Unprecedented Federal Agreement Will Spur Conservation on Privately Owned Lands
Landowners gain long-term regulatory predictability in management practices; sportsmen benefit from enhanced habitat conservation for key game species
WASHINGTON – An unprecedented lands management approach unveiled by the federal government will provide long-term regulatory predictability to agricultural and private landowners and improve habitat for a range of valuable game species, the Theodore Roosevelt Conservation Partnership announced today.
Natural Resources Conservation Service Chief Dave White and U.S. Fish and Wildlife Service Director Dan Ashe discussed the innovative new approach on Sunday evening at the TRCP’s annual Western Media Summit, briefing participants about the plan’s benefits and objectives. The plan was formally announced this morning.
“This partnership between the U.S. Fish and Wildlife Service and the Natural Resources Conservation Service reflects the direction we need to go and want to go in the future,” said Ashe. “It’s important for agriculture and important for species conservation. It represents a great step forward – and how we need to continue doing business moving forward.”
Farmers, ranchers and forest landowners taking part in the Agriculture Department’s Working Lands for Wildlife initiative are eligible to participate in the approach, whereby landowners voluntarily implement practices designed to conserve fish and wildlife habitat, including habitat for several at-risk and vulnerable game species. Seven species, including the sage grouse and lesser prairie chicken, are identified as initial targets for management.
“By adopting this approach, we’re maximizing our investments in conservation and working cooperatively to resolve habitat management issues,” said White. “We think this agreement should be the template for how we deal with endangered species in America.”
“Through the Working Lands for Wildlife Initiative, the departments of Interior and Agriculture recognize that private landowners have been and will be more effective wildlife stewards if they just receive a little help,” said Dr. Steve Williams, president of the Wildlife Management Institute, former director of the U.S. Fish and Wildlife Service and TRCP board member.

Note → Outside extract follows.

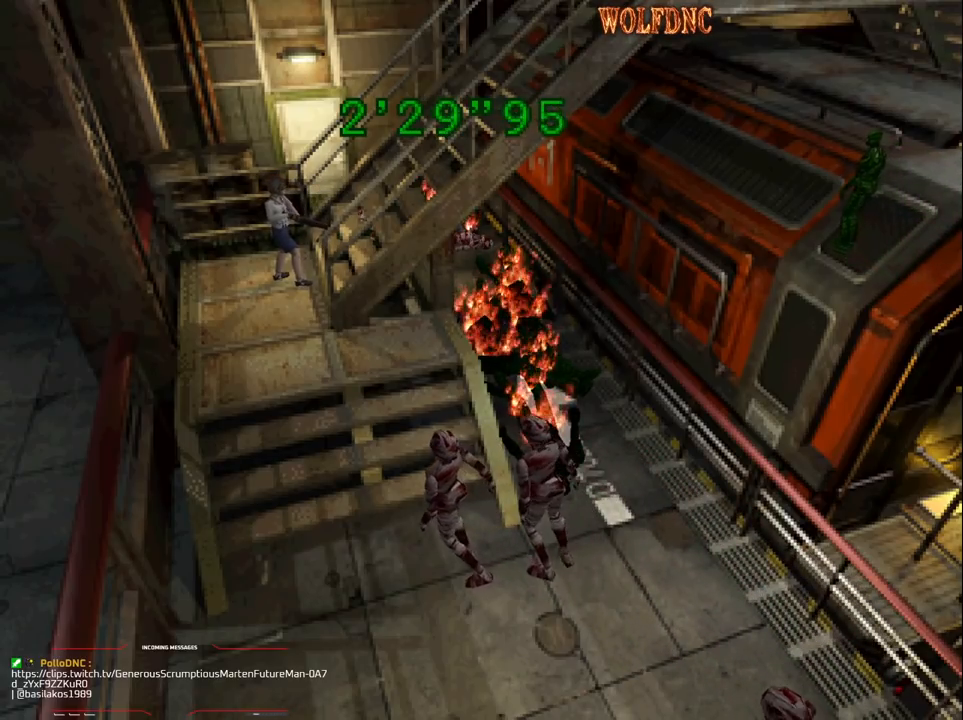
{"buttons": ["DPAD_UP"], "events": [[400, "DPAD_UP", "down"]]}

“This initiative provides a powerful tool for farmers, ranchers, and forest land owners,” stated Williams. “Through the federal government’s providing technical assistance and grant dollars, wildlife habitat practices will be put in place to preserve species and provide much needed regulatory certainty for landowners struggling to sustain their private working lands.”
“This unique agreement recognizes that species conservation works best when private landowners are committed and active partners in the process,” said TRCP President and CEO Whit Fosburgh. “It makes funds available to help implement important projects and guarantees to landowners that the government won’t keep moving the goal line.
“Certainty is key,” continued Fosburgh. “If a landowner undertakes conservation projects that work and a listed species moves onto his or her lands, or if a resident non-listed species like sage grouse subsequently becomes listed under the Endangered Species Act, that landowner can be confident that he or she won’t suddenly be subject to new restrictions or penalties.”
Such “safe harbor” agreements are not unique and are a mainstay of Endangered Species Act implementation on private lands. The new plan, however, is notable both in its duration (up to 30 years) as well as its scope (in terms of geographical range of the species in question). Further, WLFW is strongly funded: $33 million has been allocated for on-the-ground implementation of the initiative in 2012.
“Why should sportsmen care about this initiative?” asked Fosburgh. “First, the seven species in the agreement are surrogates for important game species. Conserving and restoring sage grouse directly benefits mule deer and pronghorn, which share the same habitats. Second, about half of all Americans hunt only on private lands. Ensuring that these lands remain healthy and productive and that landowners have adequate resources and long-term regulatory certainty is in everyone’s best interests. Secretaries Vilsack and Salazar should be commended for taking this bold step forward in the name of conservation and sportsmen.”
“The Grouse Partnership is encouraged to see the NRCS and USFWS work together to conserve grouse,” said Dr. Terry Riley, director of conservation policy for The Grouse Partnership, a TRCP partner group. “We hope this cooperative effort will result in more and better grouse habitat and more opportunities for grouse enthusiasts.”
“This is the quintessential ‘win-win’ proposition for wildlife and private land owners – ball caps and cowboy hats will be waving across the country,” concluded Williams. “I applaud the ingenuity and partnership-building efforts of the Fish and Wildlife Service and the Natural Resource Conservation Service.”
Inspired by the legacy of Theodore Roosevelt, the TRCP is a coalition of organizations and grassroots partners working together to preserve the traditions of hunting and fishing.